Deine Aufgabe >> Übertrage die Zeilen des Materials von der Zeile mit "True or false: Statewide" bis einschließlich zum Ende des Materials als JSON-Liste aus Strings, eine pro Zeile, und lass Leerzeilen weg. Die Bilder gehören nicht mit in die Antwort.

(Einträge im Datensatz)
□ □ □

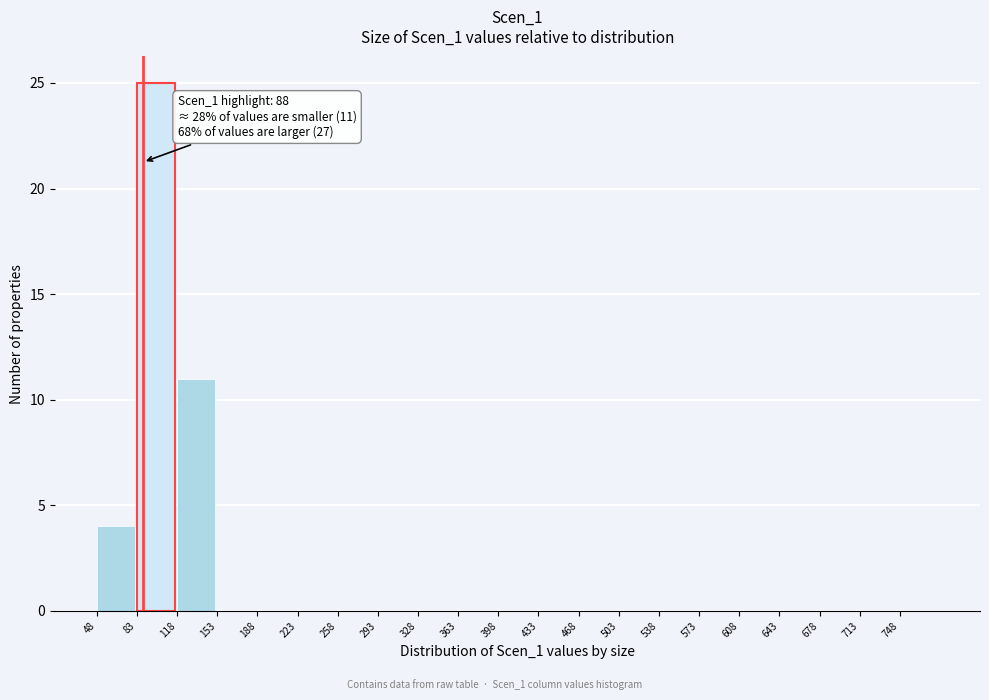

Which range on the x-axis has the tallest bar?

83 to 118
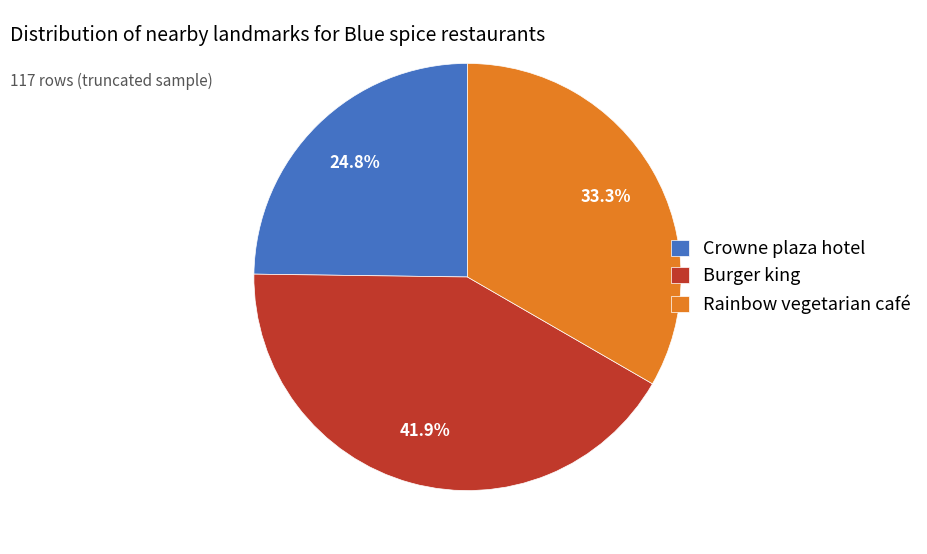

How many segments does this pie chart have?

3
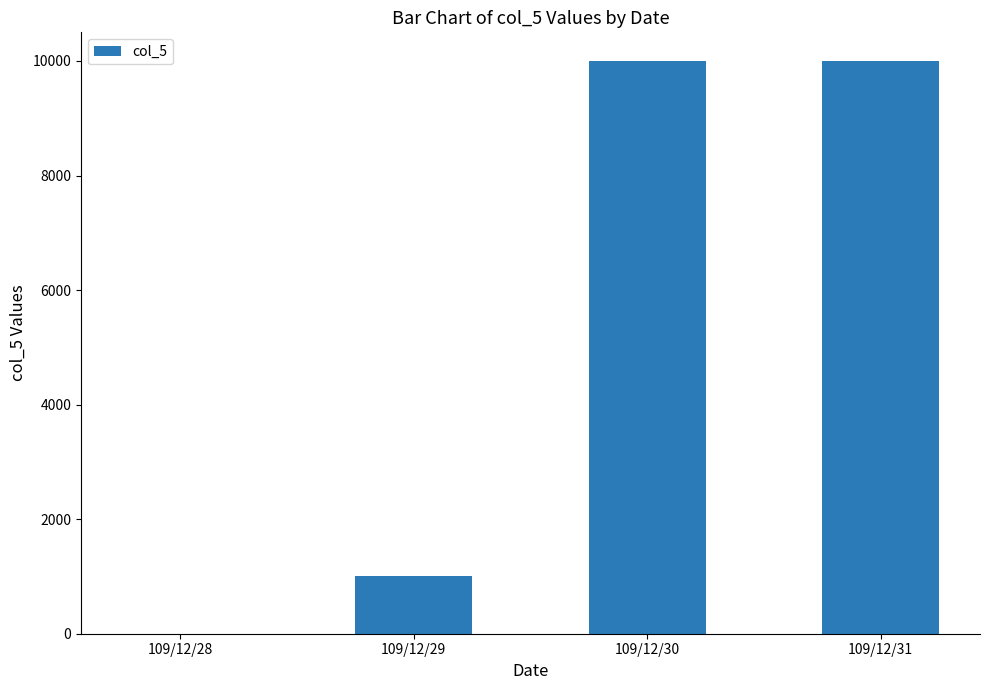

What is the greatest value displayed?

10000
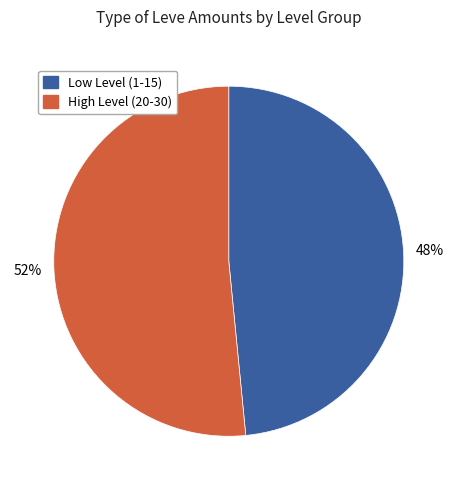

Does any single category account for the majority?

Yes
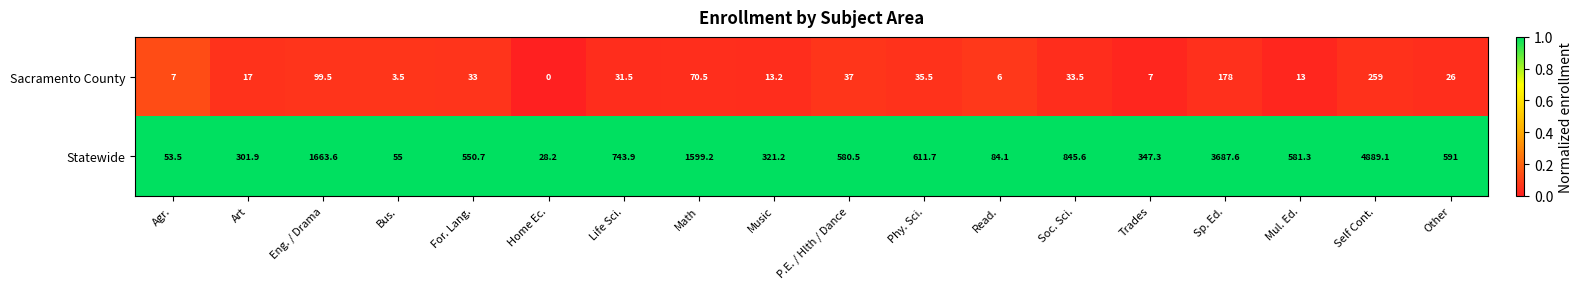

True or false: Statewide has a value of 1663.6 at Eng. / Drama.

True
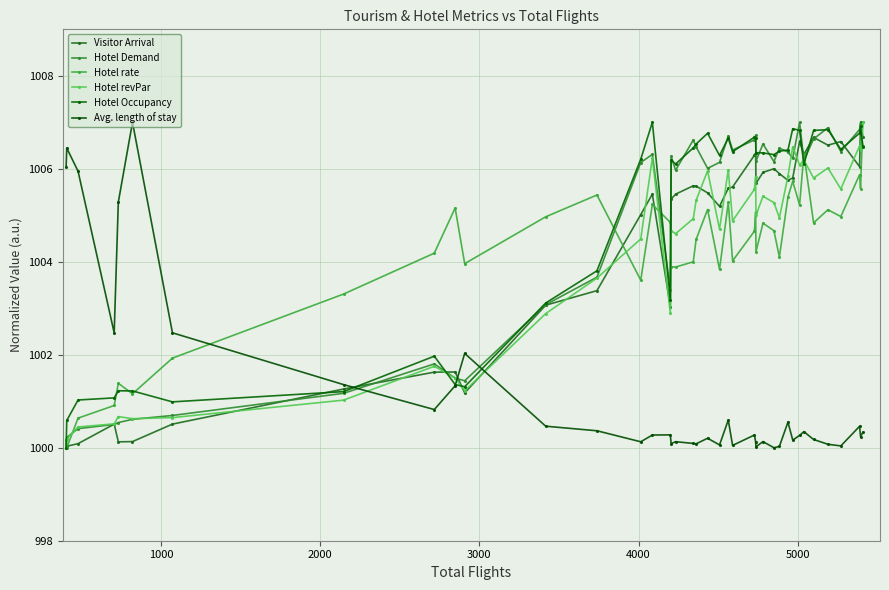

Does the chart have visible grid lines?

Yes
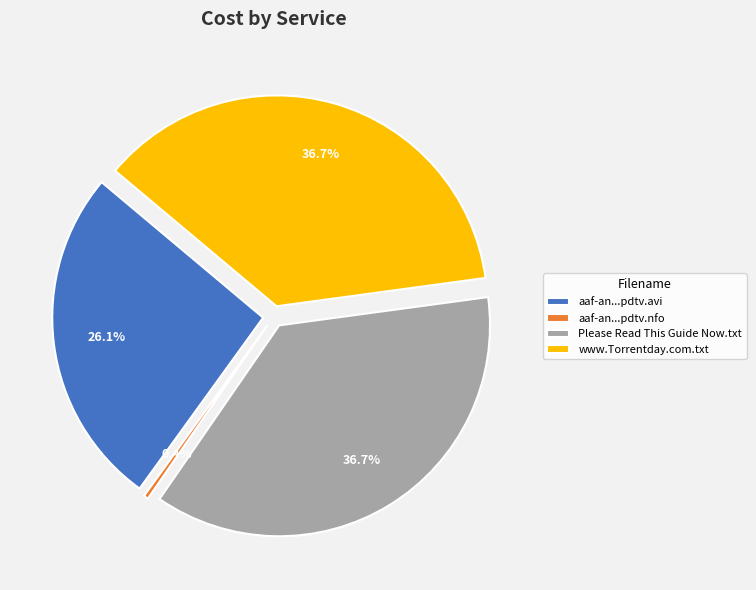

True or false: aaf-an.idiot.abroad.s01e05.pdtv.avi accounts for 19% of the total.

False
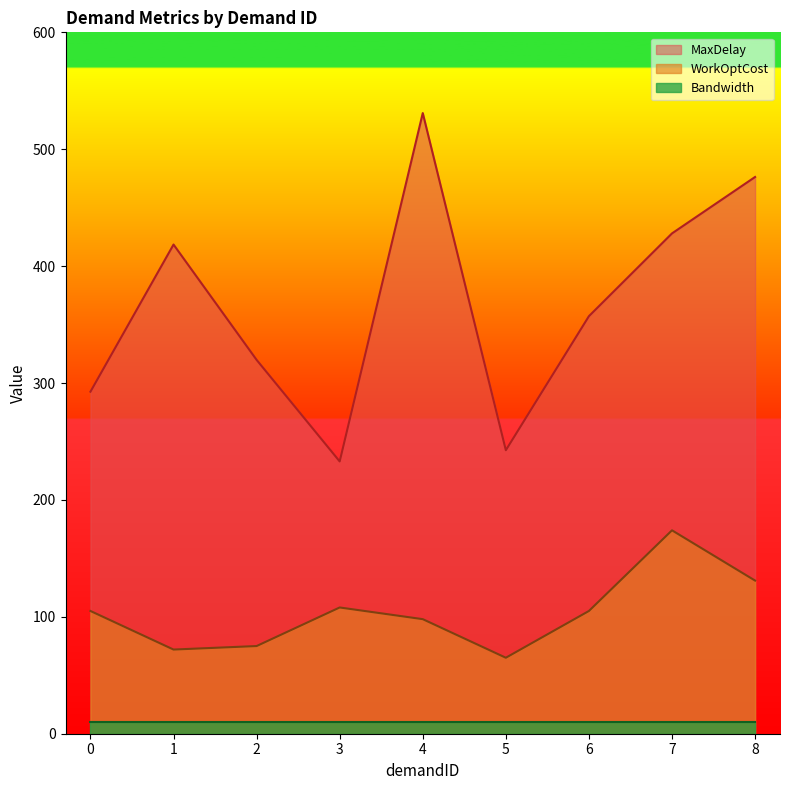

At which category does MaxDelay reach its first local valley?

3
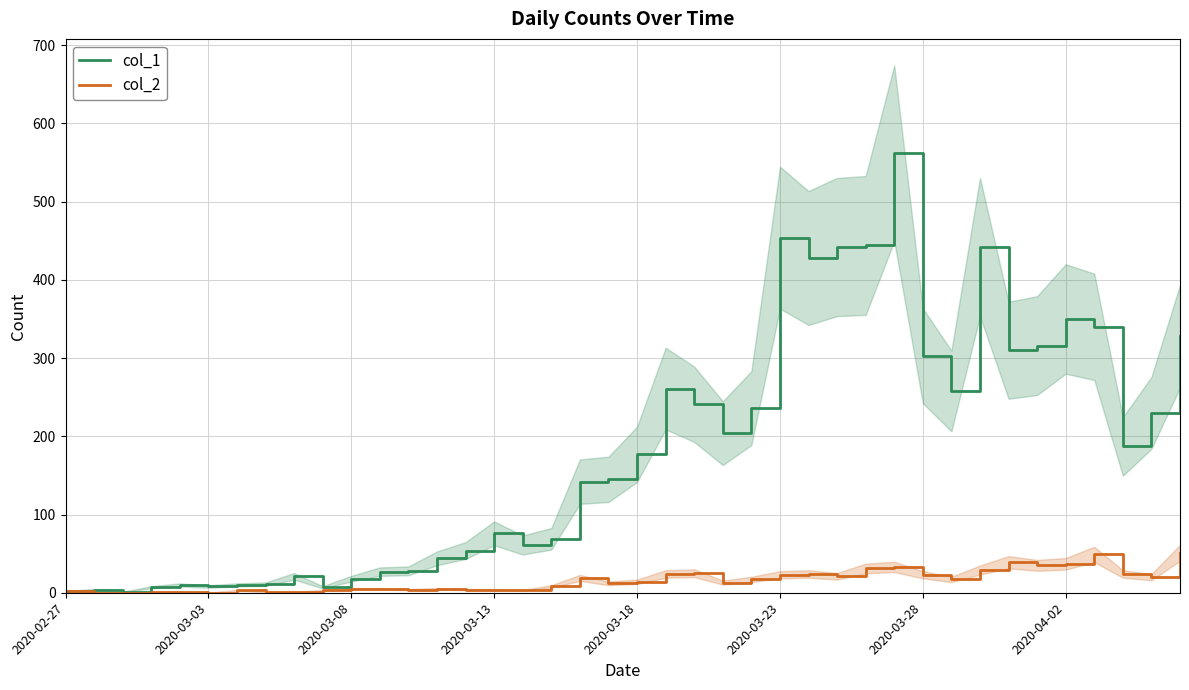

Is the value of col_1 at 2020-02-27 greater than the value of col_2 at 2020-04-02?

No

□ □ □

Deine Antwort >>
[
  "True or false: Statewide has a value of 1663.6 at Eng. / Drama.",
  "True",
  "Does the chart have visible grid lines?",
  "Yes",
  "True or false: aaf-an.idiot.abroad.s01e05.pdtv.avi accounts for 19% of the total.",
  "False",
  "At which category does MaxDelay reach its first local valley?",
  "3",
  "Is the value of col_1 at 2020-02-27 greater than the value of col_2 at 2020-04-02?",
  "No"
]